What has summer been like where you are? Mind you, there are some parts of the world where summer hasn’t arrived yet but I bet it’s still warmer than it’s been here sometimes this month! Still, there have been some nice days and it could be worse…
Anyhow, I would say here’s what historical fiction has been taken from (and returned to) the Local Library but there’s a few other gems here:
- Tales of the Unexpected by Roald Dahl. I can’t remember the last time I read one of his books but I thought I’d try these after them being recommended. Very clever.
- Centurion and Assassin by Ian Corey. Back to the Romans where a Praetorian Centurion has to investigate an attack on the Imperial Family. Well worth a read.
- Tenacity by J. S. Law. I went to the launch of this book at the Submarine Museum in Gosport. A good night all round and I can recommend this thriller set on a nuclear submarine.

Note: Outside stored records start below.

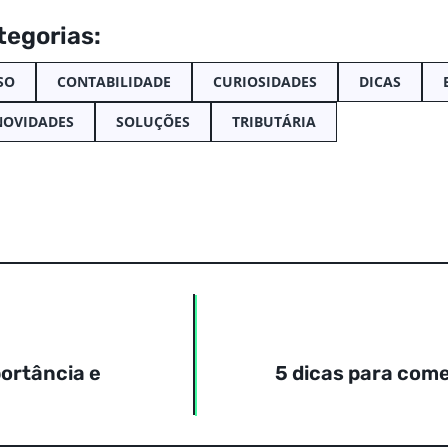
tegorias:
SO
CONTABILIDADE
CURIOSIDADES
DICAS
NOVIDADES
SOLUÇÕES
TRIBUTÁRIA
portância e
5 dicas para com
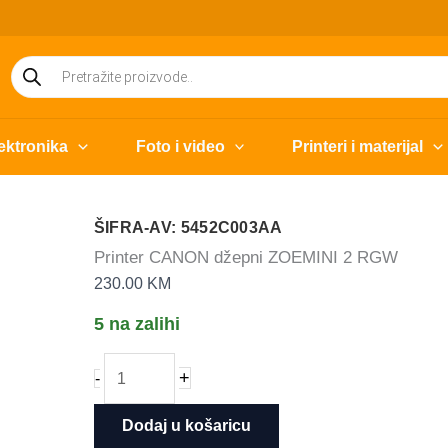
Products
search
ektronika
Foto i video
Printeri i materijal
ŠIFRA-AV: 5452C003AA
Printer CANON džepni ZOEMINI 2 RGW
230.00
KM
5 na zalihi
Printer
+
-
CANON
džepni
Dodaj u košaricu
ZOEMINI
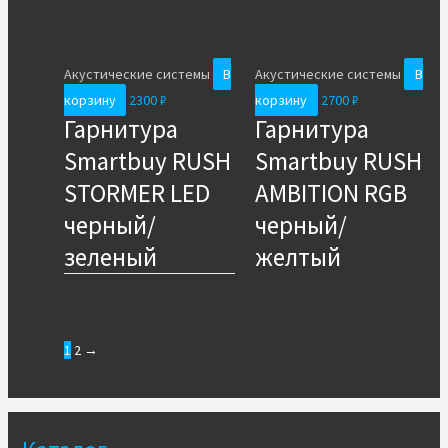
Акустические системы
В
Акустические системы
В
корзину
2300
₽
корзину
2700
₽
Гарнитура
Гарнитура
Smartbuy RUSH
Smartbuy RUSH
STORMER LED
AMBITION RGB
черный/
черный/
зеленый
желтый
1
2
→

- The Tudor Secret by Christopher Gortner. A thrilling mystery set during the last days of Edward VI.
- Bones of Avalon by Phil Rickman. I’ve not yet finished this but I’m enjoying it very much. The dialogue, in particular, is very authentic.
So that’s this month and… it’s stopped raining! Right, time to go to the shops! Happy Bank Holiday, everyone.

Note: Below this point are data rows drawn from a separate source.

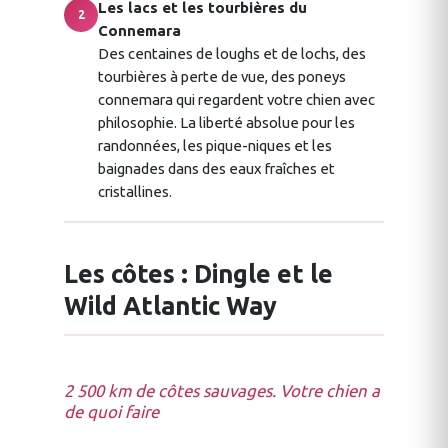
Les lacs et les tourbières du
2
Connemara
Des centaines de loughs et de lochs, des
tourbières à perte de vue, des poneys
connemara qui regardent votre chien avec
philosophie. La liberté absolue pour les
randonnées, les pique-niques et les
baignades dans des eaux fraîches et
cristallines.
Les côtes : Dingle et le
Wild Atlantic Way
2 500 km de côtes sauvages. Votre chien a
de quoi faire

Afternoon. This month has been busy but I’ve got some reading in, although there have been deviations from the historical fiction path, but it’s good to try other things from time to time.

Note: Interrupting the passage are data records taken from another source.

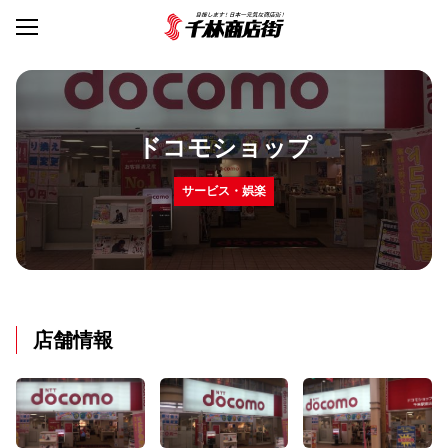
ドコモショップ
サービス・娯楽
店舗情報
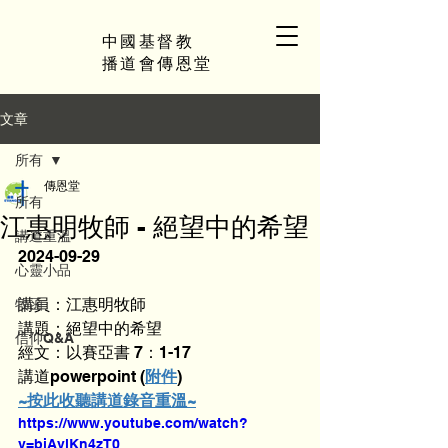
中國基督教
播道會傳恩堂
文章
所有
傳恩堂
所有
江惠明牧師 - 絕望中的希望
講道重溫
2024-09-29
心靈小品
講員：江惠明牧師
牧函
講題：絕望中的希望
信仰Q&A
經文：以賽亞書 7：1-17
講道powerpoint (
附件
)
~按此收聽講道錄音重溫~
https://www.youtube.com/watch?
v=bjAylKn4zT0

1) Blood Feud by Rosemary Sutcliff. This was lent to me by a colleague and I knew, after enjoying Eagle of the Ninth, I would like this too. I was not disappointed. It was also nice to read something about the Norsemen again.
2) Lord of Misrule by Christopher Lee. As one of Britain’s finest ever actors passed away a few weeks ago, I thought it was time to read his autobiography. He certainly led a very full and interesting life.
3) The Hound of the Baskervilles by Sir Arthur Conan Doyle. I thought it was about time I read this classic book and it’s one of his finest. I look forward to seeing some of the films that were adapted from it.
4) SS-GB by Len Deighton. Another alternative history about the Nazis winning the Second World War. Worth reading and I look forward to seeing the upcoming dramatisation (speaking of which, when is the rest of Man in the High Castle going to appear?)
5) The Boleyn King by Laura Andersen. Another alternative history where the son of Henry VIII and Anne Boleyn lives and succeeds his father as King Henry IX. Very interesting, especially the politics side.
6) Back Story by David Mitchell. I fancied a change and chose another autobiography from my bookshelf. Very funny as you would expect from the Peep Show star.